*Exercise*. If an entry holds a picture, skip the picture but copy everything else exactly.
─── Excerpted data
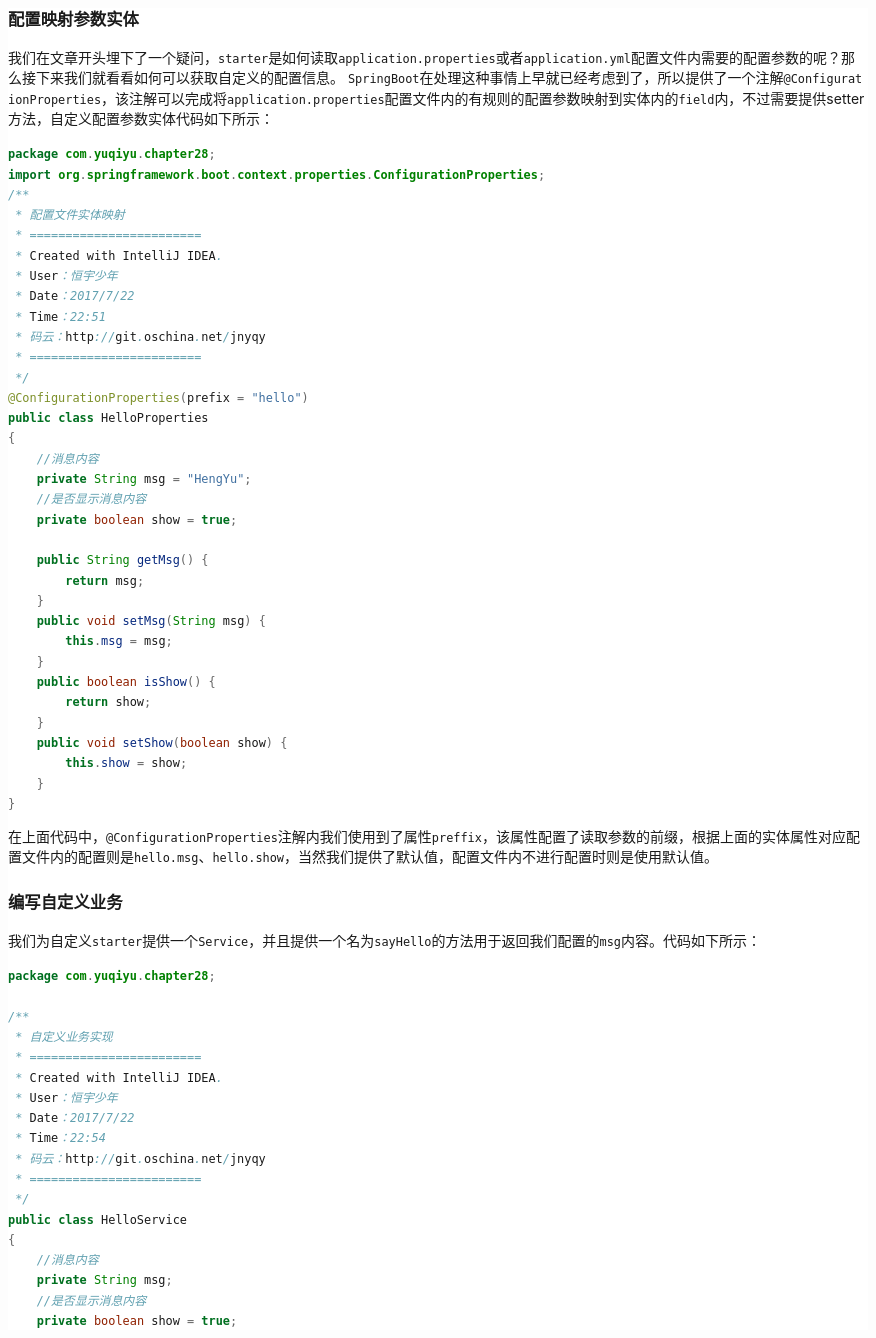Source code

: ### 配置映射参数实体
我们在文章开头埋下了一个疑问，``starter``是如何读取``application.properties``或者``application.yml``配置文件内需要的配置参数的呢？那么接下来我们就看看如何可以获取自定义的配置信息。
``SpringBoot``在处理这种事情上早就已经考虑到了，所以提供了一个注解``@ConfigurationProperties``，该注解可以完成将``application.properties``配置文件内的有规则的配置参数映射到实体内的``field``内，不过需要提供setter方法，自定义配置参数实体代码如下所示：
```java
package com.yuqiyu.chapter28;
import org.springframework.boot.context.properties.ConfigurationProperties;
/**
 * 配置文件实体映射
 * ========================
 * Created with IntelliJ IDEA.
 * User：恒宇少年
 * Date：2017/7/22
 * Time：22:51
 * 码云：http://git.oschina.net/jnyqy
 * ========================
 */
@ConfigurationProperties(prefix = "hello")
public class HelloProperties
{
    //消息内容
    private String msg = "HengYu";
    //是否显示消息内容
    private boolean show = true;

    public String getMsg() {
        return msg;
    }
    public void setMsg(String msg) {
        this.msg = msg;
    }
    public boolean isShow() {
        return show;
    }
    public void setShow(boolean show) {
        this.show = show;
    }
}
```
在上面代码中，``@ConfigurationProperties``注解内我们使用到了属性``preffix``，该属性配置了读取参数的前缀，根据上面的实体属性对应配置文件内的配置则是``hello.msg``、``hello.show``，当然我们提供了默认值，配置文件内不进行配置时则是使用默认值。
### 编写自定义业务
我们为自定义``starter``提供一个``Service``，并且提供一个名为``sayHello``的方法用于返回我们配置的``msg``内容。代码如下所示：
```java
package com.yuqiyu.chapter28;

/**
 * 自定义业务实现
 * ========================
 * Created with IntelliJ IDEA.
 * User：恒宇少年
 * Date：2017/7/22
 * Time：22:54
 * 码云：http://git.oschina.net/jnyqy
 * ========================
 */
public class HelloService
{
    //消息内容
    private String msg;
    //是否显示消息内容
    private boolean show = true;
```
──────
*Task response*.
Source code

: ### 配置映射参数实体
我们在文章开头埋下了一个疑问，``starter``是如何读取``application.properties``或者``application.yml``配置文件内需要的配置参数的呢？那么接下来我们就看看如何可以获取自定义的配置信息。
``SpringBoot``在处理这种事情上早就已经考虑到了，所以提供了一个注解``@ConfigurationProperties``，该注解可以完成将``application.properties``配置文件内的有规则的配置参数映射到实体内的``field``内，不过需要提供setter方法，自定义配置参数实体代码如下所示：
```java
package com.yuqiyu.chapter28;
import org.springframework.boot.context.properties.ConfigurationProperties;
/**
 * 配置文件实体映射
 * ========================
 * Created with IntelliJ IDEA.
 * User：恒宇少年
 * Date：2017/7/22
 * Time：22:51
 * 码云：http://git.oschina.net/jnyqy
 * ========================
 */
@ConfigurationProperties(prefix = "hello")
public class HelloProperties
{
    //消息内容
    private String msg = "HengYu";
    //是否显示消息内容
    private boolean show = true;

    public String getMsg() {
        return msg;
    }
    public void setMsg(String msg) {
        this.msg = msg;
    }
    public boolean isShow() {
        return show;
    }
    public void setShow(boolean show) {
        this.show = show;
    }
}
```
在上面代码中，``@ConfigurationProperties``注解内我们使用到了属性``preffix``，该属性配置了读取参数的前缀，根据上面的实体属性对应配置文件内的配置则是``hello.msg``、``hello.show``，当然我们提供了默认值，配置文件内不进行配置时则是使用默认值。
### 编写自定义业务
我们为自定义``starter``提供一个``Service``，并且提供一个名为``sayHello``的方法用于返回我们配置的``msg``内容。代码如下所示：
```java
package com.yuqiyu.chapter28;

/**
 * 自定义业务实现
 * ========================
 * Created with IntelliJ IDEA.
 * User：恒宇少年
 * Date：2017/7/22
 * Time：22:54
 * 码云：http://git.oschina.net/jnyqy
 * ========================
 */
public class HelloService
{
    //消息内容
    private String msg;
    //是否显示消息内容
    private boolean show = true;
```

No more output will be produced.